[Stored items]
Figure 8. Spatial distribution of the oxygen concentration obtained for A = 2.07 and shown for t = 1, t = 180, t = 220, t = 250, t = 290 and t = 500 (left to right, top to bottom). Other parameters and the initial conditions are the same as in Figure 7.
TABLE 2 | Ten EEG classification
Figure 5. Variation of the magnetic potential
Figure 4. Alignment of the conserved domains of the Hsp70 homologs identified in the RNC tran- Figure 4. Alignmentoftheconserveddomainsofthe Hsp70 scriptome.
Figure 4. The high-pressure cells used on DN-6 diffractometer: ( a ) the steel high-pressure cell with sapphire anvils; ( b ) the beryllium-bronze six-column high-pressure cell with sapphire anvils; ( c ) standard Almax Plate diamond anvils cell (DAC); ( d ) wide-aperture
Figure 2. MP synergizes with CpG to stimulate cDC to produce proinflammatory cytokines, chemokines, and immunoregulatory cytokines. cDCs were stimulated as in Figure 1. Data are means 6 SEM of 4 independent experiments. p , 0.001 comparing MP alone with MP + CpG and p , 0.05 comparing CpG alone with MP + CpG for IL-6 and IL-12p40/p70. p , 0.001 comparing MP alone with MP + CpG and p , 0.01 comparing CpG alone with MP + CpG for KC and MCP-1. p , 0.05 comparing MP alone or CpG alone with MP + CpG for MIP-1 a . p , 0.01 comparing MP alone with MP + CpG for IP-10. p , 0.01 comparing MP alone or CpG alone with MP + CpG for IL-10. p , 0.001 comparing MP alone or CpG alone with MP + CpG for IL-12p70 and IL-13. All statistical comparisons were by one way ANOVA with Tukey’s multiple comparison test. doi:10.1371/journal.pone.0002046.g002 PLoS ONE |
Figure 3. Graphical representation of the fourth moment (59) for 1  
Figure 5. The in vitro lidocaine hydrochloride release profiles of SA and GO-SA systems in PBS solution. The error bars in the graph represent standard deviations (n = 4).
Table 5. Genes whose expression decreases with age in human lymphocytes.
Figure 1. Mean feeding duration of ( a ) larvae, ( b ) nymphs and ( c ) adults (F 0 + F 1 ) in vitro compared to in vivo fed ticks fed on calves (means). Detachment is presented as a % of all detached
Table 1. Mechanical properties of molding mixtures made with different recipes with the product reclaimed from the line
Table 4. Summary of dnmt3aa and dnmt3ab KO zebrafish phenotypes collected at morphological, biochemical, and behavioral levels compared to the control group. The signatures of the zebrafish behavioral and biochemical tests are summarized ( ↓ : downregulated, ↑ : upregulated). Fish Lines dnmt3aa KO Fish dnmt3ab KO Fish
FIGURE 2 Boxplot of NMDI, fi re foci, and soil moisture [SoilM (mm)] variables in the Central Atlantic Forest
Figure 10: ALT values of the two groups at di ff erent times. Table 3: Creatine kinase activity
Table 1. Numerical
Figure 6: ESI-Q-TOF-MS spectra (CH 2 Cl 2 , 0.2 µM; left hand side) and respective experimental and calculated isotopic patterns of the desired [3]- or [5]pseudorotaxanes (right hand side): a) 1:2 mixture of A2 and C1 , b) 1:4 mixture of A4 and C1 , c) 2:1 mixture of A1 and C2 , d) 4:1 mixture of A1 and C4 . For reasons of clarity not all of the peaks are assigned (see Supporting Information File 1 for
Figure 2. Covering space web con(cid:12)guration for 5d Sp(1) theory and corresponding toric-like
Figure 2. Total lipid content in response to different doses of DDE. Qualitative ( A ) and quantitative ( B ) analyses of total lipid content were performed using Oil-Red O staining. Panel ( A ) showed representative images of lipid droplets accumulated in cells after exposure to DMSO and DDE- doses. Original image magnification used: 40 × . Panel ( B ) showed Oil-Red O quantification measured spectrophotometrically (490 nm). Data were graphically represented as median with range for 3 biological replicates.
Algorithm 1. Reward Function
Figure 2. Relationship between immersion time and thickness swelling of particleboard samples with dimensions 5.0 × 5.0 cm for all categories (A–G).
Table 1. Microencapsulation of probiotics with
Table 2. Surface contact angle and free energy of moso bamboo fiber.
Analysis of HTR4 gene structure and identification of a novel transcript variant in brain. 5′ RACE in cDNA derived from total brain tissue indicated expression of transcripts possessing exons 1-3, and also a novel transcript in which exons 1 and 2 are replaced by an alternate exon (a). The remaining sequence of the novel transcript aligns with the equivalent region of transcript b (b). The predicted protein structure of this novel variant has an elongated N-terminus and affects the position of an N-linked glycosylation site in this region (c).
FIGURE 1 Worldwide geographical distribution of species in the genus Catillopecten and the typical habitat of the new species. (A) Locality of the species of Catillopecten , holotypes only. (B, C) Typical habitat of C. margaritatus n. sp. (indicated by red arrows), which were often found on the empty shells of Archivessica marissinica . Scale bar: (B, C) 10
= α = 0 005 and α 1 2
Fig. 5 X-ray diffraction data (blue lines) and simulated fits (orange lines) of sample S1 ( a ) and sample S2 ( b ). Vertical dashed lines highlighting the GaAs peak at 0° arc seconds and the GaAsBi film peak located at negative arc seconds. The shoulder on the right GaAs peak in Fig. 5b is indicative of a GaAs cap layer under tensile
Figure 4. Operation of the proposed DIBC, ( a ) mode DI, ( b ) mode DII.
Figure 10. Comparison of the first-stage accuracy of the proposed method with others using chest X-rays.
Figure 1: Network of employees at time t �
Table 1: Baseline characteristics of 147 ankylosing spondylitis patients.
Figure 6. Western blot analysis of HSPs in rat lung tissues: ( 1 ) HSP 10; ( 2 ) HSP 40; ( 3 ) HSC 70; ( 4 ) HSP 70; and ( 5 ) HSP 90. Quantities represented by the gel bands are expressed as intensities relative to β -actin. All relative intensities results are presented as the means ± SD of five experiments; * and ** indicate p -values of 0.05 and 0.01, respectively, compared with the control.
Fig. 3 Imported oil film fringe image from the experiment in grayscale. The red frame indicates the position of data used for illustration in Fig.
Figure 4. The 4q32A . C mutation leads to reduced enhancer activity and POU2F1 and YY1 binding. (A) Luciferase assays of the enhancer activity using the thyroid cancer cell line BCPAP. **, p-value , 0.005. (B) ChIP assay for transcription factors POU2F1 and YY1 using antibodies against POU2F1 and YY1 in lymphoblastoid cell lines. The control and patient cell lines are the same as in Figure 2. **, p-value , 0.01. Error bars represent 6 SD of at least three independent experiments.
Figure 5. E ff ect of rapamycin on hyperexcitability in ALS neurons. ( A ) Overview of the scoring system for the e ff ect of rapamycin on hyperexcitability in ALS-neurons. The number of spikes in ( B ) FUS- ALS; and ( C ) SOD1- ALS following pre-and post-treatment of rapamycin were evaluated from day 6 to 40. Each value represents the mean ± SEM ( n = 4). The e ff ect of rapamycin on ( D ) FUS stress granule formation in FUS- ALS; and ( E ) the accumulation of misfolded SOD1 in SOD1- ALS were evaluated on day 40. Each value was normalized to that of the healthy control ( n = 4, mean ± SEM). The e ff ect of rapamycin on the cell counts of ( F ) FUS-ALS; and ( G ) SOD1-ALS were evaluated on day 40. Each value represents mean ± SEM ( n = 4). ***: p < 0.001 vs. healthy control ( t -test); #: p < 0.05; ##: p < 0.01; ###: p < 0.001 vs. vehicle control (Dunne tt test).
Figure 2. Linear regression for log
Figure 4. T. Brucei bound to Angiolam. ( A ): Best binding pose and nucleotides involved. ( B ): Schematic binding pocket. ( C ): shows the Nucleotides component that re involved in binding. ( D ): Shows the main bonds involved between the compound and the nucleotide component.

** ACTIVITY **
Transcribe the records above exactly, beginning at the line that contains "Figure 4. Operation" and ending with the line that contains "Fig. 3 Imported", both included, and nothing else.

** TASK ANSWER **
Figure 4. Operation of the proposed DIBC, ( a ) mode DI, ( b ) mode DII.
Figure 10. Comparison of the first-stage accuracy of the proposed method with others using chest X-rays.
Figure 1: Network of employees at time t �
Table 1: Baseline characteristics of 147 ankylosing spondylitis patients.
Figure 6. Western blot analysis of HSPs in rat lung tissues: ( 1 ) HSP 10; ( 2 ) HSP 40; ( 3 ) HSC 70; ( 4 ) HSP 70; and ( 5 ) HSP 90. Quantities represented by the gel bands are expressed as intensities relative to β -actin. All relative intensities results are presented as the means ± SD of five experiments; * and ** indicate p -values of 0.05 and 0.01, respectively, compared with the control.
Fig. 3 Imported oil film fringe image from the experiment in grayscale. The red frame indicates the position of data used for illustration in Fig.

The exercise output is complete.